*What you will do:*
(A) Summarize the post about Suheir Hammad's performance in two sentences.
(B) List every role or title that the post about Suheir Hammad's performance gives her in its description of her.

*Document excerpt:*

On Saturday, I am going to the daily free 6pm performance at the Kennedy Center. Suheir Hammad, the performer, is a Def Poetry Jam alumna, poet, author, director, and activist from Brooklyn. Well, she was born in Jordan and moved to Brooklyn when she was five. Her parents are refugees from Palestine. I've been watching her stuff (and getting super-psyched! Two of my favorite things- peace advocacy and poetry, together!), and this piece called "Refugees" seems particularly relevant. I really enjoy it:
Click to view
I say it's relevant because it's been a bad week for refugees.
In South Africa, they've just closed a refugee camp near the border of Zimbabwe. A spokeswoman from Doctors Without Borders said:
"Out of nowhere and with no explanation whatsoever the department of home affairs basically is forcing a closure of the only place in Musina where Zimbabweans are safe from arrest and deportation.
"Pregnant women, women with children and unaccompanied minors were removed from the location last night and as far as we know have nowhere to go."
The BBC article is
here.

*Data for review:*
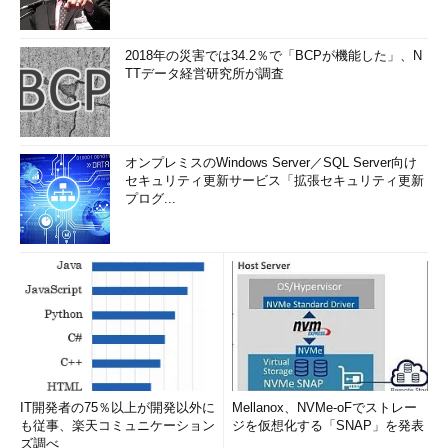
2018年の災害では34.2％で「BCPが機能した」、N
TTデータ経営研究所が調査
オンプレミスのWindows Server／SQL Server向け
セキュリティ更新サービス「拡張セキュリティ更新
プログ...
IT開発者の75％以上が開発以外に
Mellanox、NVMe-oFでストレー
も従事、楽天コミュニケーション
ジを仮想化する「SNAP」を発表
ズ調べ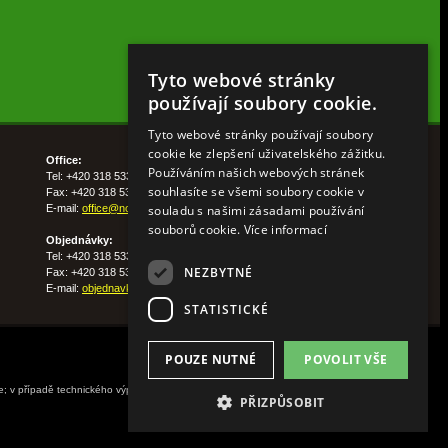
Tyto webové stránky
používají soubory cookie.
Tyto webové stránky používají soubory
cookie ke zlepšení uživatelského zážitku.
Office:
Používáním našich webových stránek
Tel: +420 318 533 511
souhlasíte se všemi soubory cookie v
Fax: +420 318 533 513
souladu s našimi zásadami používání
E-mail:
office@nohelgarden.cz
souborů cookie.
Více informací
Objednávky:
Tel: +420 318 533 533
NEZBYTNÉ
Fax: +420 318 533 538
E-mail:
objednavky@nohelgarden.cz
STATISTICKÉ
POUZE NUTNÉ
POVOLIT VŠE
ne; v případě technického výpadku pak nejpozději do
PŘIZPŮSOBIT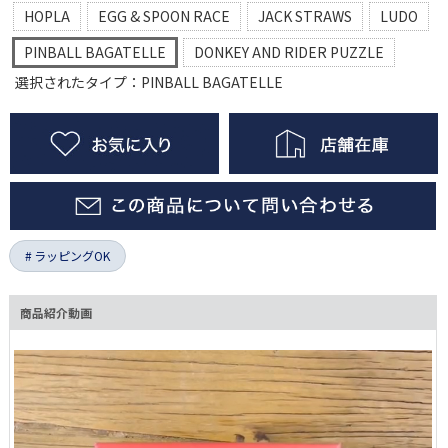
HOPLA
EGG & SPOON RACE
JACK STRAWS
LUDO
PINBALL BAGATELLE
DONKEY AND RIDER PUZZLE
選択されたタイプ：PINBALL BAGATELLE
ラッピングOK
商品紹介動画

*Responses:*
(A) The writer plans to attend Suheir Hammad's free 6pm performance at the Kennedy Center on Saturday and describes her as a poet and activist who was born in Jordan to parents who are refugees from Palestine and who moved to Brooklyn at age five. The writer finds her piece "Refugees" relevant after a bad week for refugees, pointing to South Africa's closure of a refugee camp near the Zimbabwe border, which a Doctors Without Borders spokeswoman said left pregnant women, women with children and unaccompanied minors with nowhere to go.

(B)
- Def Poetry Jam alumna
- poet
- author
- director
- activist